Was Steuerzahler alles fordern …

2009 wird es die höchste Neuverschuldung in der Geschichte der Bundesrepublik geben. Die Schulden von heute müssen die Kinder von morgen bezahlen. Vier Schüler fragten für WELT ONLINE den Finanzminister, was die Schuldenlast für sie bedeutet.

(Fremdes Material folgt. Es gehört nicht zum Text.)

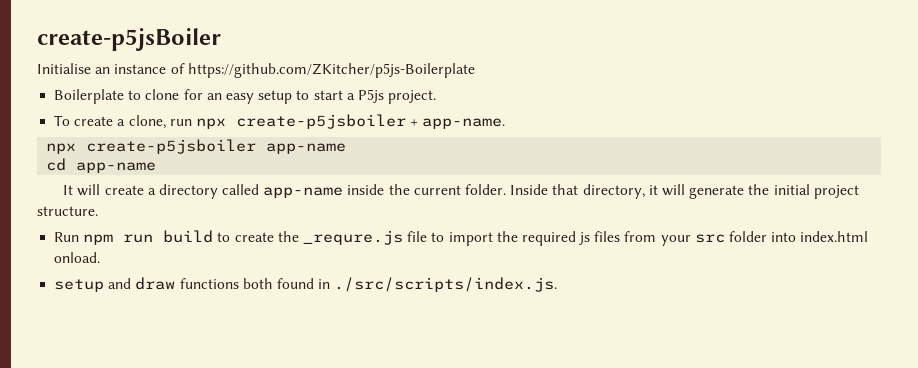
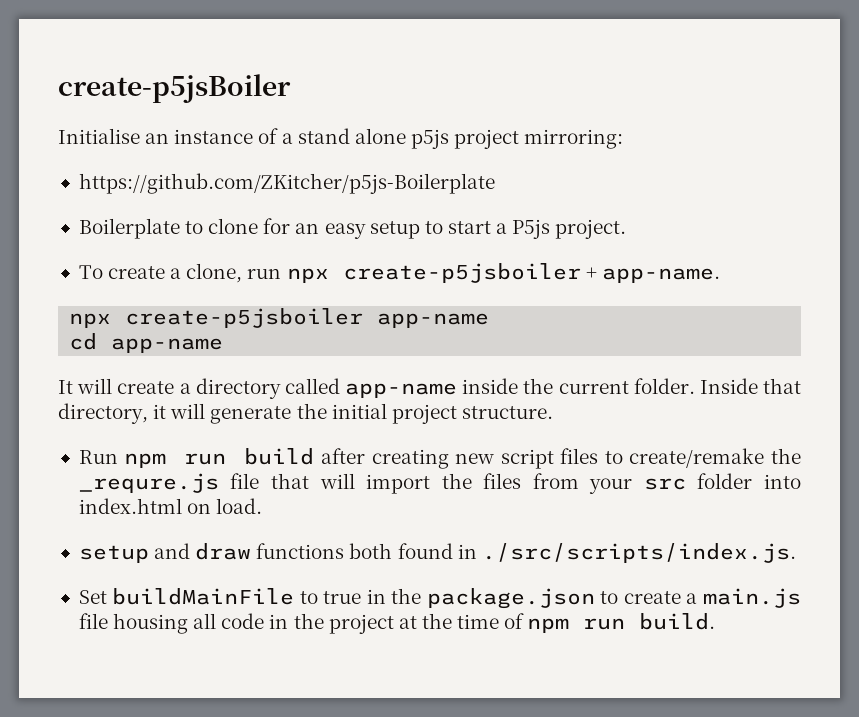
(185, 68) none -> [281,128,624,149] a stand alone p5js project mirroring: //
[217,230,591,246] to create the _requre.js file to import the required js -> [320,448,802,469] [78,473,472,494] after creating new script files to create/remake the _requre.js file that will import the
[54,252,101,263] onload. -> [187,498,263,514] on load.
(558, 284) none -> [78,588,801,609] [78,613,716,634] // Set buildMainFile to true in the package.json to create a main.js file housing all code in the project at the time of npm run build.

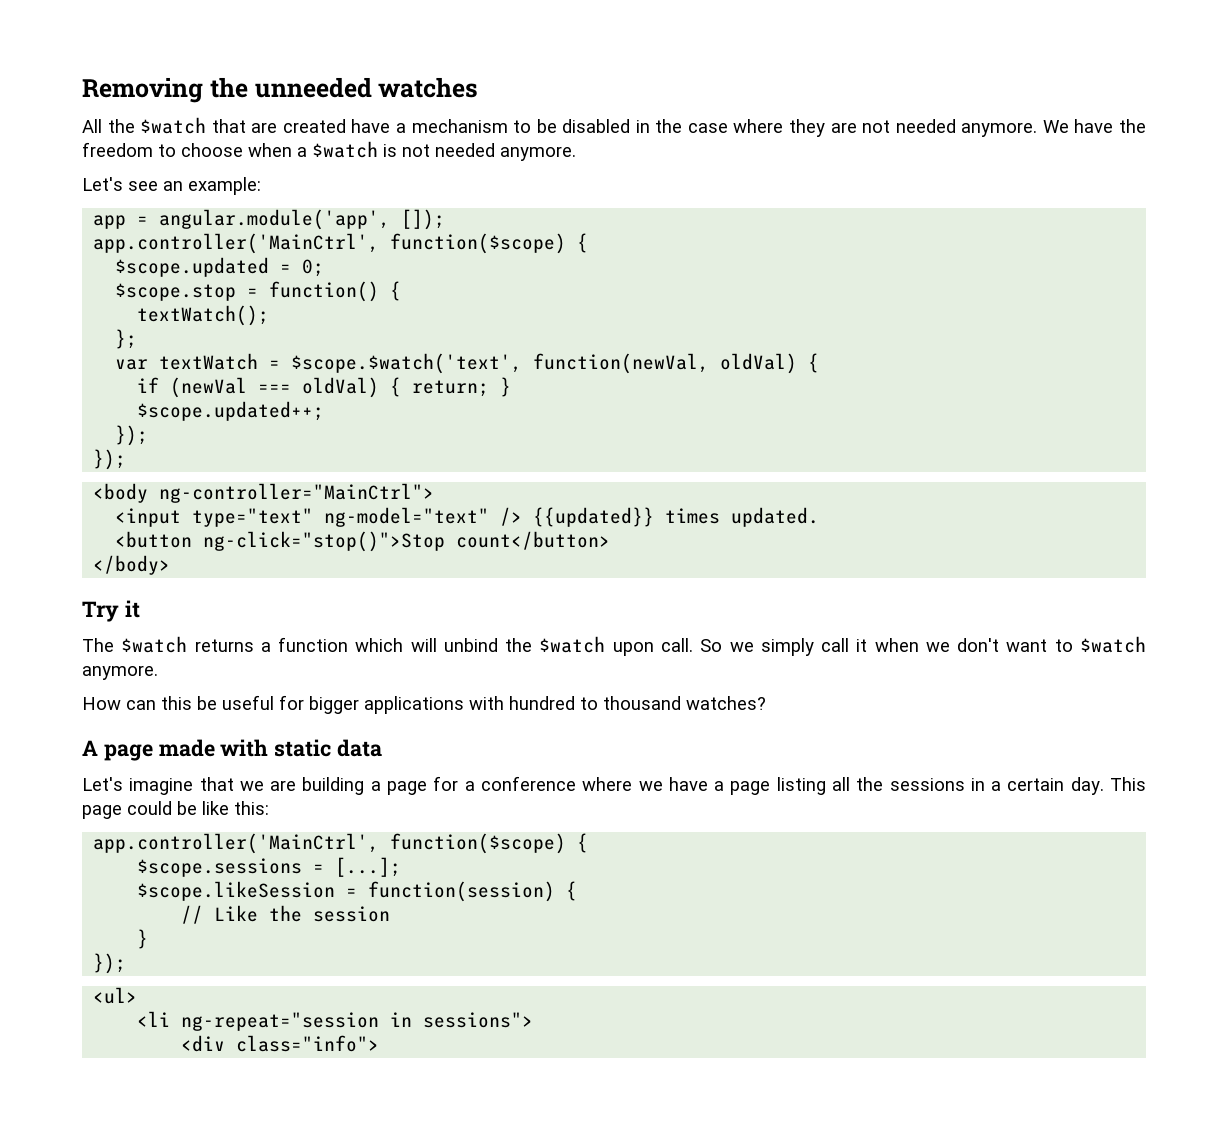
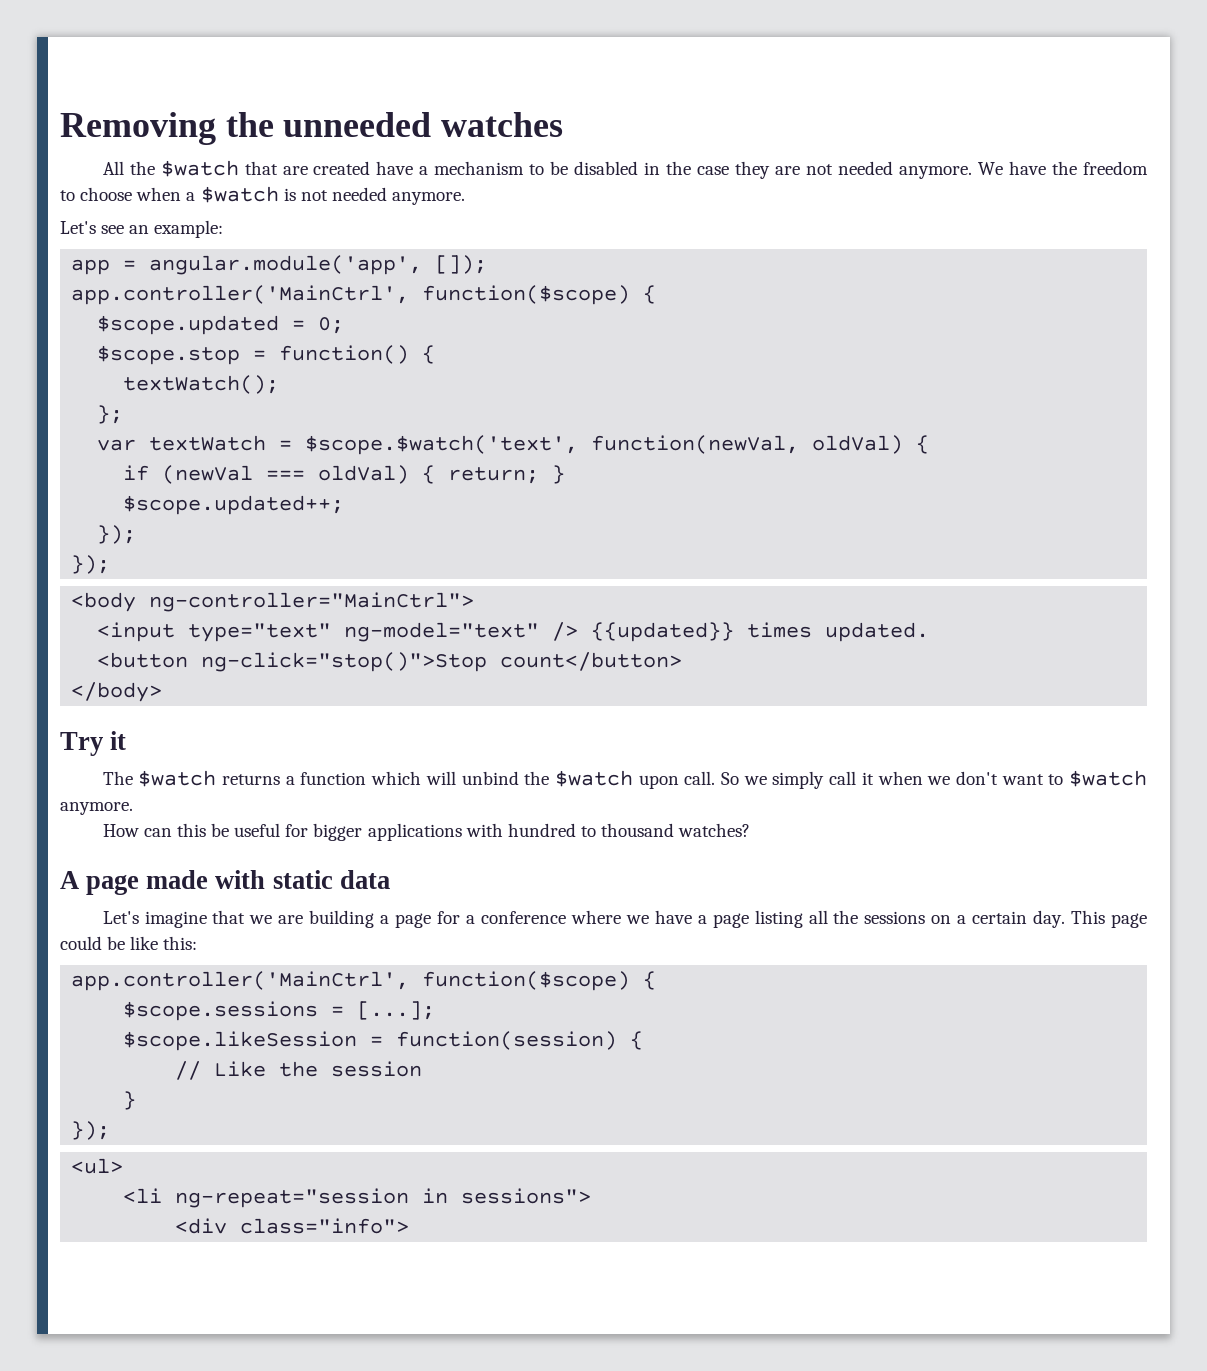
[733,119,784,133] where -> (730, 170) none
[970,778,985,791] in -> [931,915,952,924] on

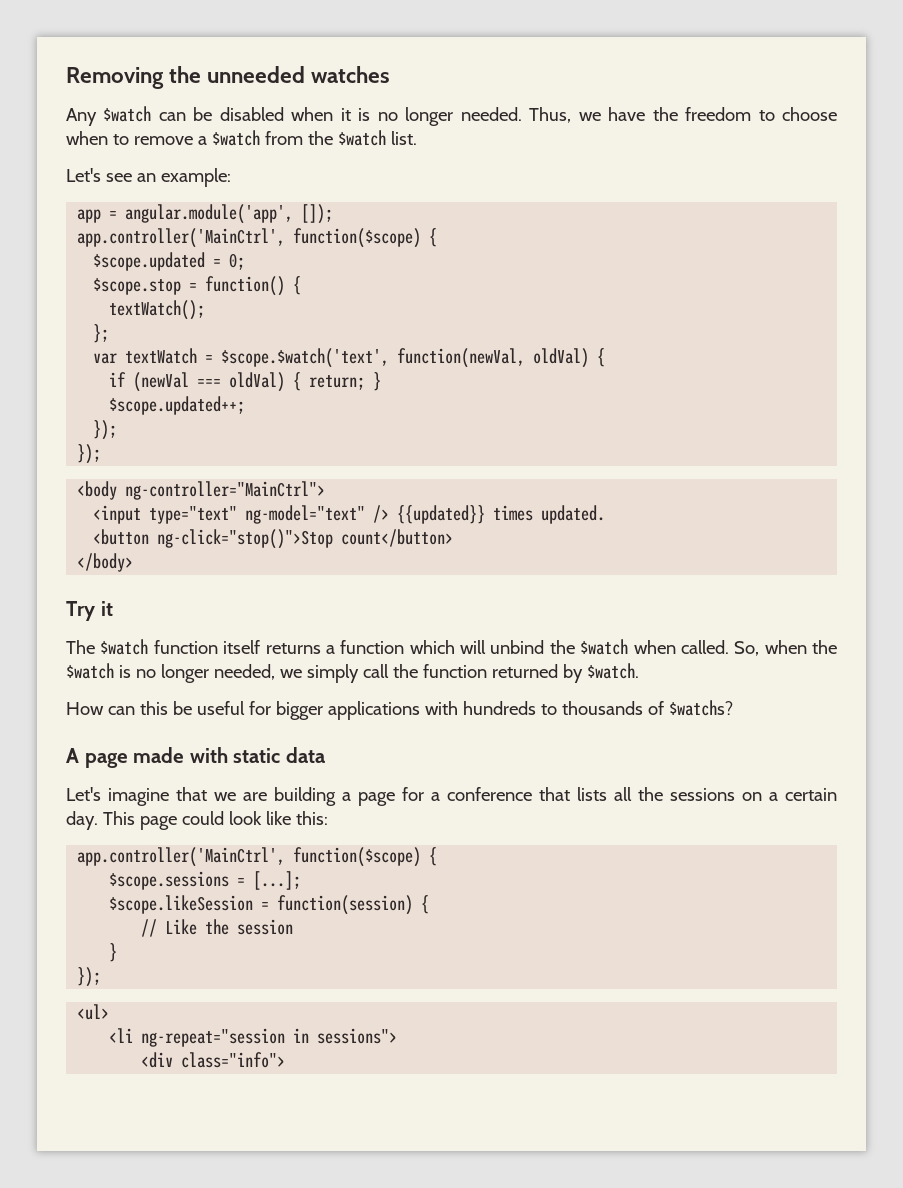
[102,160,1004,179] All the $watch that are created have a mechanism to be disabled in the case they are not needed anymore. We -> [66,106,601,126] Any $watch can be disabled when it is no longer needed. Thus, we
[186,186,466,205] a $watch is not needed anymore. -> [112,130,417,146] to remove a $watch from the $watch list.
(217, 778) none -> [153,640,261,654] function itself
[638,770,1147,789] [60,802,133,815] upon call. So we simply call it when we don't want to $watch anymore. -> [633,640,837,656] [66,663,639,683] when called. So, when the $watch is no longer needed, we simply call the function returned by $watch.
[507,823,751,837] hundred to thousand watches? -> [462,700,733,716] hundreds to thousands of $watchs?
[570,910,803,928] where we have a page listing -> [539,787,607,801] that lists
[107,936,126,950] be -> [228,811,262,825] look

Robert: Warum macht es der Staat nicht genauso und zahlt seine Schulden schneller zurück? Wir haben mehr als anderthalb Billionen Euro Schulden, weil wir immer mehr Geld ausgeben, als wir einnehmen.
Steinbrück: Das liegt vor allem daran, dass die Bürger und Politiker so viel vom Staat fordern. Wollt ihr, dass die Straßen gut sind und die U-Bahn nicht zu teuer ist? Wollt ihr in schöne Schulen gehen? Wollt ihr, dass eure Eltern abends im Dunkeln sicher nach Hause kommen? (Die Kinder nicken) Seht ihr. Aber am liebsten wollen die Menschen für all das keine Steuern zahlen. Da gibt es eine Lücke – und das ist eben die Staatsverschuldung.[1]

Quelle: Welt Online

Na klar, wieder einmal sind vor allem die Bürger Schuld. Sie fordern einfach zu viel. Sie fordern, dass der Staat für sie Straßen baut und diese Nachts beleuchtet. So eine Frechheit! Das Geld der Steuerzahler ist zu einem großen Teil ja schon anderweitig verplant. Werfen wir einen Blick auf die Schuldenuhr, welche die Staatsverschuldung anzeigt. Am Freitag Abend, den 16. Oktober 2009 konnte man der Uhr den geschätzten Wert von etwa 1600 Mrd. Euro Gesamtschulden entnehmen. Der Schuldenzuwachs betrugt 4439 Euro pro Sekunde.
Die Zinsenuhr verdeutlicht zur gleichen Zeit, dass die anfallenden Zinsen 2262 Euro pro Sekunde betragen.[2]

Schulden und Zinsen
Schulden und Zinsen[2]

Aha, der Zuwachs an Schulden beträgt 4439 Euro pro Sekunde. Davon Abgezogen der Zuwachs durch die Zinsen von 2262 Euro pro Sekunde bleiben 2177 Euro übrig. Die Neuverschuldung würde also gerade mal 2177 Euro pro Sekunde betragen, gäbe es keine Zinsen. Der größte Teil des Schuldzuwachses kommt durch die Zinsen zustande, welche die Banken kassieren (ohne dafür eine nennenswerte Leistung zu erbringen). Also:

2262 Euro pro Sekunde sind an Zinsen zu zahlen
2177 Euro pro Sekunde sind für neu aufgenommenes Geld zu zahlen

In den 2177 Euro (und natürlich auch in den 2262 Euro) sind noch die Kosten für Rettungspakete enthalten, um die Banken vor dem Untergang zu bewahren … nun ja, mit einem Einkommen von gerade mal etwas über 2000 Euro pro Sekunde muss man schon sehen, wo man bleibt. Der Rest der 2177 Euro kann dann in den Bau und die Beleuchtung von Straßen fließen.
Das ist doch die Höhe! Jetzt sind die Bürger so frech und wollen – nachdem sie die 2262 Euro pro Sekunde an die Banken für Zinsforderungen abgedrückt haben (und dazu einiges für die Rettung der Banken bei den Banken geliehen haben) auch noch neue Straßen gebaut bekommen! Dabei würde es doch vollkommen reichen, wenn die Bürger nur noch Zinsen bezahlen. Ok, die Straßen sind nötig, damit die Leute zur Arbeit kommen, um das Geld zu erarbeiten, das sie dann den Banken für die Zinsen hinterherwerfen. Aber da tut es doch auch eine alte Schotterpiste.